Quando ela se levanta para ir embora, algo puxa suas íris pretas em minha direção, meu coração erra algumas batidas e eu arriscaria dizer que ela me viu, pois seu olhar fica repentinamente focado, e ela se inclina em minha direção com segurança. E rápido como veio, aquilo se vai, e ela volta a piscar confusa. Ela balança a cabeça timidamente e sussurra “estou ficando maluca”. Mas antes de sair, agarra o livro de poesias, e o leva consigo junto ao peito. Sorrio uma última vez antes de levantar e sair também.

Quando abro a porta da minha casa, no início na tarde, dou de cara com a bagunça de pincéis e tintas que deixei para trás. Cavaletes se espalham por toda a sala, pinturas feitas, refeitas, começadas, porém não terminadas. Eu costumava viajar muito para pintar lugares e pessoas, não gostava de ficar em minha casa, especialmente quando Ariana não estava lá.
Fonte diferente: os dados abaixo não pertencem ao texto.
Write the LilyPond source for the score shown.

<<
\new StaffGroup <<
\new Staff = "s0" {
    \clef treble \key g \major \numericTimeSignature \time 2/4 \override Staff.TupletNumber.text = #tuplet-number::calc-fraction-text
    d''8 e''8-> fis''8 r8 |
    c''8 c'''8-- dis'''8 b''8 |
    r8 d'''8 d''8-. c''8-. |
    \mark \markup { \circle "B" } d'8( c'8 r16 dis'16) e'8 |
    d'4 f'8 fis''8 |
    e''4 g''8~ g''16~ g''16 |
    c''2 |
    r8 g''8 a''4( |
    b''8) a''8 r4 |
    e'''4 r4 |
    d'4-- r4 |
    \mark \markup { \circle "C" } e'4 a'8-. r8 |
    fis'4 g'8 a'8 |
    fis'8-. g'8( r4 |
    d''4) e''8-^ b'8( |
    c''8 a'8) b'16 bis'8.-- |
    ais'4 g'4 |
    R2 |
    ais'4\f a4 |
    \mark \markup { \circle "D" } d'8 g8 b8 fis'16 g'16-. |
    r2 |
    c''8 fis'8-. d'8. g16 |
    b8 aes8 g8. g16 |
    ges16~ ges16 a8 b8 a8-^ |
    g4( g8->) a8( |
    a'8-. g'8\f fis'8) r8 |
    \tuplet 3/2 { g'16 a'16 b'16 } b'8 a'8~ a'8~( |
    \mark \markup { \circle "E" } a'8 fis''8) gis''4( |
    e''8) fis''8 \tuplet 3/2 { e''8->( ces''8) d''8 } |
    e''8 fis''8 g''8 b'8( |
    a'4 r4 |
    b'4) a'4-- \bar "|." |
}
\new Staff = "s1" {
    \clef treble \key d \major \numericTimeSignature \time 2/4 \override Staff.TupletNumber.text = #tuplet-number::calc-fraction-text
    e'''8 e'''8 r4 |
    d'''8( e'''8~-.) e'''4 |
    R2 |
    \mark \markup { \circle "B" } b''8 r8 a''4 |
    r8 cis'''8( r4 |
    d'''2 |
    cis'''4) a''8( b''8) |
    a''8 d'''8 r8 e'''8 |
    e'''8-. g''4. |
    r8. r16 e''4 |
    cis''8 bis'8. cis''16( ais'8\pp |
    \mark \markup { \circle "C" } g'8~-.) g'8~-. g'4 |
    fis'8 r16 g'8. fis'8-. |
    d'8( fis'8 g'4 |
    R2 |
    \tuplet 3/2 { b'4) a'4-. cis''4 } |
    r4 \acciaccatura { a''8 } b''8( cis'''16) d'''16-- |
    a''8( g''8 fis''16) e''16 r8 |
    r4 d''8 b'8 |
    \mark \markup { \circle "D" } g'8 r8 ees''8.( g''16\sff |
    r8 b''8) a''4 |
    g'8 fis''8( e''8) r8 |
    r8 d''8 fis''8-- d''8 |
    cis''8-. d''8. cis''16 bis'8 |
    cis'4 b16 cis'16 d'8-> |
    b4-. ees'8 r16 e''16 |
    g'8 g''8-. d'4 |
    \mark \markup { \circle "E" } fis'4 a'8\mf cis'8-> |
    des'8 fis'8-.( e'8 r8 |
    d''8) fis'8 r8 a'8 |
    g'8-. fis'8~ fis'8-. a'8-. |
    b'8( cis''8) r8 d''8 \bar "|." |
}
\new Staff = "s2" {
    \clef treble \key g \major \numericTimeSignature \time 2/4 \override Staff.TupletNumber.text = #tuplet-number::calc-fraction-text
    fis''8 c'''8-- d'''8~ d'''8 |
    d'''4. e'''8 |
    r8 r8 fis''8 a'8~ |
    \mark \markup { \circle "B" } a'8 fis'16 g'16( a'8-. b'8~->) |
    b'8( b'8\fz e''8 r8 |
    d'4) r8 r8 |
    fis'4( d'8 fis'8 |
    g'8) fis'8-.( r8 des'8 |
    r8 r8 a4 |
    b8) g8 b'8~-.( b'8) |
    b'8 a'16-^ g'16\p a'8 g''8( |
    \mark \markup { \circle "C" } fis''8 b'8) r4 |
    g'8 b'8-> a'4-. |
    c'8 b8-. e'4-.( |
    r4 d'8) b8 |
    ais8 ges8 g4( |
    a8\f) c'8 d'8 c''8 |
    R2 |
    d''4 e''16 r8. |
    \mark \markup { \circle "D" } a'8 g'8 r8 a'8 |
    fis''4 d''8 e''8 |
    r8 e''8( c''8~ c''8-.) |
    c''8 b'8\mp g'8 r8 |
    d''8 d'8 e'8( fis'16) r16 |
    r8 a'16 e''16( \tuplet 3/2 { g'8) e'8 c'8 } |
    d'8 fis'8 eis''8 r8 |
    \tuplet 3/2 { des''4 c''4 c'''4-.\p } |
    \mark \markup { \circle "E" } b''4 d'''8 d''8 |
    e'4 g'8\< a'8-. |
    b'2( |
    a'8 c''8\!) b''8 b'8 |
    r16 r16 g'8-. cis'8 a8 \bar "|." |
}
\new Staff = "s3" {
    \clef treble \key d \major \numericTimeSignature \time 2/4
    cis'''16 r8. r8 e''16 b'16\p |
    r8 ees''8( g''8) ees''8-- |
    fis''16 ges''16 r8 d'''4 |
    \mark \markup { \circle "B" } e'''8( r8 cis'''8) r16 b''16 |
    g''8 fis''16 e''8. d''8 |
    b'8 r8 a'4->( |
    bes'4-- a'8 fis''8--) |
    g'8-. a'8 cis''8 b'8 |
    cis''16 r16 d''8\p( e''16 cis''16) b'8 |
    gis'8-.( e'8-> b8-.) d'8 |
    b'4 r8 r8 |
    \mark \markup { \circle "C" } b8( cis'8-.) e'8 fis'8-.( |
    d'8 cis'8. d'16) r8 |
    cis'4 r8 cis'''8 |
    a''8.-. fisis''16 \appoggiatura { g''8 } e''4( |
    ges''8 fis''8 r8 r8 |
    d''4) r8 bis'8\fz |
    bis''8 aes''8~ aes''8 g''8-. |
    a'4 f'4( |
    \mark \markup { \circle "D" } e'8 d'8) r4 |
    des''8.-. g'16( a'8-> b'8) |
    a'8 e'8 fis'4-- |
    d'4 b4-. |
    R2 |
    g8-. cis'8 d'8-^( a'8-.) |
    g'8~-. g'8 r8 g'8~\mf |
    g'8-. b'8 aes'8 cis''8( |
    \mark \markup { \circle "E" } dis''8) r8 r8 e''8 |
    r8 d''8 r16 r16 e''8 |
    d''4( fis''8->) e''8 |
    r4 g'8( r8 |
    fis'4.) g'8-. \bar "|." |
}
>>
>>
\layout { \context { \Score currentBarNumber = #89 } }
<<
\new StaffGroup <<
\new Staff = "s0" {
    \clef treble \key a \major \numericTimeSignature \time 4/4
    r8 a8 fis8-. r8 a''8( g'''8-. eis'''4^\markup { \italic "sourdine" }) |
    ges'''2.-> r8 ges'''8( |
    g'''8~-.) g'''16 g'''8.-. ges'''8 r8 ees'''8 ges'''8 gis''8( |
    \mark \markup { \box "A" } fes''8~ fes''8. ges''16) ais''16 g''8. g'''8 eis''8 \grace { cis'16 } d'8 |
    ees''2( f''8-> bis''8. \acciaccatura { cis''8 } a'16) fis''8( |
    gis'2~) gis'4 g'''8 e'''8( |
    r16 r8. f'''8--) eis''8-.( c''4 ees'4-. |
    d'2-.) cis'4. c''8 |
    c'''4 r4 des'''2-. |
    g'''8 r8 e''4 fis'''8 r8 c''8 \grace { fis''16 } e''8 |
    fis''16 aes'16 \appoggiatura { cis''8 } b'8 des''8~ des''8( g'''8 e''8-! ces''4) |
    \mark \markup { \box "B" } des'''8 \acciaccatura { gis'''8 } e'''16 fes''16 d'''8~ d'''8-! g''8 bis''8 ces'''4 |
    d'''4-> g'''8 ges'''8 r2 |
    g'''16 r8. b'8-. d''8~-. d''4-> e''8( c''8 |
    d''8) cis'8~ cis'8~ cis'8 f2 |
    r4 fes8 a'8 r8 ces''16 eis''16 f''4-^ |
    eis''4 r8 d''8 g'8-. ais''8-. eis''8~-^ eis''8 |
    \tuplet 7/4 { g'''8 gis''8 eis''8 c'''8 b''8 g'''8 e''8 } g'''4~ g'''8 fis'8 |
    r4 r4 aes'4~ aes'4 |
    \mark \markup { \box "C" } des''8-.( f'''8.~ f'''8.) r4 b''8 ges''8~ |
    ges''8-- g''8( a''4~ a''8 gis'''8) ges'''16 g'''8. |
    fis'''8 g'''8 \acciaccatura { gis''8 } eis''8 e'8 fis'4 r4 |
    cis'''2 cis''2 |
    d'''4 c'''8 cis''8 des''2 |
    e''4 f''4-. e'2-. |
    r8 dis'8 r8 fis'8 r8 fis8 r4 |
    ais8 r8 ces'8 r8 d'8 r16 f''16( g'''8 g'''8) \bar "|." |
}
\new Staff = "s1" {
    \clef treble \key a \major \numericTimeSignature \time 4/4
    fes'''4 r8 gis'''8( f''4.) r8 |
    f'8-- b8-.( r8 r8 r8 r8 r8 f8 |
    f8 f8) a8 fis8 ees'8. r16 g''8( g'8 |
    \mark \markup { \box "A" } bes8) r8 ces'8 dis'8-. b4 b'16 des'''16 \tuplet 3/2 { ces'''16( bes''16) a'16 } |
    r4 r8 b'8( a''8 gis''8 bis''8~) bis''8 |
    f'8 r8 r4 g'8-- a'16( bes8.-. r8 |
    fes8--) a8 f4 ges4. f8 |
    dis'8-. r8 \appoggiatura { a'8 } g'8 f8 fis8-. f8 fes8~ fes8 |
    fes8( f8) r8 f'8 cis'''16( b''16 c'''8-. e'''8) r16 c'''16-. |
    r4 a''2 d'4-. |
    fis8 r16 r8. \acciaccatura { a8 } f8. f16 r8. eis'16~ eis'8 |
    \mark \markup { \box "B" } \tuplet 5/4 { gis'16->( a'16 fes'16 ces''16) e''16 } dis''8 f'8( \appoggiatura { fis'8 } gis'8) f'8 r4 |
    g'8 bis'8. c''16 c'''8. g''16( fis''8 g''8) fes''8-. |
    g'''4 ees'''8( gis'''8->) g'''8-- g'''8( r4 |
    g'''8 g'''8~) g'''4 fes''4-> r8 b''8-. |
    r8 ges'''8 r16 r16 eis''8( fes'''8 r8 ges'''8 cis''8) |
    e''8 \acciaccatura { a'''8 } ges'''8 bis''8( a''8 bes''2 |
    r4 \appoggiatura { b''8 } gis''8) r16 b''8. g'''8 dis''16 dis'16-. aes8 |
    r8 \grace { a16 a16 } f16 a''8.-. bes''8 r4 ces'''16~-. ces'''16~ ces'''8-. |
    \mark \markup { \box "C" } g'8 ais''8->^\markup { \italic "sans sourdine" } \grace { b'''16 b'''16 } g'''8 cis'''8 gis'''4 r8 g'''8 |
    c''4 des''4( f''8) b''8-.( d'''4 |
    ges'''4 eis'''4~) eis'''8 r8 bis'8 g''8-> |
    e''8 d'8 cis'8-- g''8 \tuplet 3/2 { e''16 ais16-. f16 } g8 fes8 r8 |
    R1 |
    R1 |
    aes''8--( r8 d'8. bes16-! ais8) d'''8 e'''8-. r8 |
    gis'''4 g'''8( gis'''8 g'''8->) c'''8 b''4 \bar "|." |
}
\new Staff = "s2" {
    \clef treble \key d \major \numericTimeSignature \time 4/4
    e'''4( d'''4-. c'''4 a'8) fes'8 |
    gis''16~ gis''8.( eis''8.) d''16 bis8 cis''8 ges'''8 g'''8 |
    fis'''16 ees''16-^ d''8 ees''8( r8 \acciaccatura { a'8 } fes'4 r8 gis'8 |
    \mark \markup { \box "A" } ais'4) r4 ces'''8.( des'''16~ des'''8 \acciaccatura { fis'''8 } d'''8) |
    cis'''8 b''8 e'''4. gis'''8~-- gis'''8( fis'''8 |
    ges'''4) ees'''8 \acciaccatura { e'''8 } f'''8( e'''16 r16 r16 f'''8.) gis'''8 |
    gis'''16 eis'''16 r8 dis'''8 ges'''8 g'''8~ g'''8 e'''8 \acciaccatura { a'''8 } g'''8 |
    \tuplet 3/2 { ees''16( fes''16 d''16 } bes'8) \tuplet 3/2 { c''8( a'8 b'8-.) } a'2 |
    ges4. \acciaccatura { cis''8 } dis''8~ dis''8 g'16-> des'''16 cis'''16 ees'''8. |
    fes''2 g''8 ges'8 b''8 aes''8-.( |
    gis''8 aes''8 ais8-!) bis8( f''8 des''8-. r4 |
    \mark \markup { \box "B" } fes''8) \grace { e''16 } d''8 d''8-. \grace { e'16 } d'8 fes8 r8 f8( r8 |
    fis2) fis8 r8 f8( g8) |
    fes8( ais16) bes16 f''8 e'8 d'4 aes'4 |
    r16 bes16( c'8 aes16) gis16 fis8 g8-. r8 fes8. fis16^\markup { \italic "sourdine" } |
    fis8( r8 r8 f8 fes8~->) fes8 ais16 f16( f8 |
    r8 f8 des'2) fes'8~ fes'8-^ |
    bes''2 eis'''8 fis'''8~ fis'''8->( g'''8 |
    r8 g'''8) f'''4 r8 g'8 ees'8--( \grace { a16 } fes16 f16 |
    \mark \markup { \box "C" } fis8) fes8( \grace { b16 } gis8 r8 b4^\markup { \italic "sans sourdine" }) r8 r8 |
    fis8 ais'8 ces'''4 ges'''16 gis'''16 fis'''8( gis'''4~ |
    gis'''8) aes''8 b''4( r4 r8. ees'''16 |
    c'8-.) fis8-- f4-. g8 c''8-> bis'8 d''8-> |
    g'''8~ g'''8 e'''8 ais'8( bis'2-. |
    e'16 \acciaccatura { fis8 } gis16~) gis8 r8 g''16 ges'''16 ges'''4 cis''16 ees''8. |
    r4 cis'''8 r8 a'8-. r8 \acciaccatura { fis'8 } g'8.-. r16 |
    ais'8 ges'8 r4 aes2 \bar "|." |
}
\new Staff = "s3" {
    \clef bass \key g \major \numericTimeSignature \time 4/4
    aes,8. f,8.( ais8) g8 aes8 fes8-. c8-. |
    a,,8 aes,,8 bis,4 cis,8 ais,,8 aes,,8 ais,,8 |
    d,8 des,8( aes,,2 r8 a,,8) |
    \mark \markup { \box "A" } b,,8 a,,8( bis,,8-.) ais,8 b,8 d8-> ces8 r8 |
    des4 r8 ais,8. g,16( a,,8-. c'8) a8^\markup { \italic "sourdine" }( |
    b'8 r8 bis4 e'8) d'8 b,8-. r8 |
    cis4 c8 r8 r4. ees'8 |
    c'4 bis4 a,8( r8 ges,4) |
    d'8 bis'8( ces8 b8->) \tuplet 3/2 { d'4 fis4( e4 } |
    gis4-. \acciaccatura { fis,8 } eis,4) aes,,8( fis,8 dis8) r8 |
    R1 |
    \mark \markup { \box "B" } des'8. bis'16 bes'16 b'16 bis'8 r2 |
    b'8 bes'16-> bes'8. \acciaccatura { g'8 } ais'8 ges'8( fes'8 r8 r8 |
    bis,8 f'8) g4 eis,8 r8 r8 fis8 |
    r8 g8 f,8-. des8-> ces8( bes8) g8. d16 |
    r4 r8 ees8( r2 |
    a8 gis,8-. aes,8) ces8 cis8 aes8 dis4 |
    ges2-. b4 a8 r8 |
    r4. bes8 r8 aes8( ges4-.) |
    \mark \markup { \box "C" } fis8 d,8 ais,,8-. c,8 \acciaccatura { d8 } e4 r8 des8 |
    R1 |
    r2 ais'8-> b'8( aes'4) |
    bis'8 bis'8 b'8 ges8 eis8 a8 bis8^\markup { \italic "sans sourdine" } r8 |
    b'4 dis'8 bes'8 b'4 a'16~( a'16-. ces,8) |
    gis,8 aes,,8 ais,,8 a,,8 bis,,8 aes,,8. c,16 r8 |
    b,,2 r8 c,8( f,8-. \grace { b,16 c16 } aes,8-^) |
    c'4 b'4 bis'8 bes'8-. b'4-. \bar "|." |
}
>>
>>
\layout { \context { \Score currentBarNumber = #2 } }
E quando ela foi pra faculdade, aguentei pouco tempo antes de sair pelo mundo afora com uma mochila nas costas e as mãos sujas de tinta.

Ela reclamava que eu não a via muito, e quando terminou seu curso, decidi finalmente ficar em um só lugar, e depois que ela partiu para sempre, não tive mais forças para sair. 

Meus quadros, que antes eram coloridos e já haviam visto tanto do mundo, transformaram-se em pinturas frias das árvores que rodeavam minha casa, da biblioteca de paredes escuras e dos seus personagens, mas recentemente, adquiriram a beleza sutil e delicada de uma garota de cabelos negros, que protagonizava minhas obras mais recentes.

Minhas telas, assim como eu, estavam escondidas do mundo, eu não sentia a necessidade de mostrá-las a ninguém, e até agora, isso nunca me incomodara. Mas algo em mim mudou, e mudou para sempre, e enquanto eu encaro um tela vazia, decido fazer mais uma tentativa".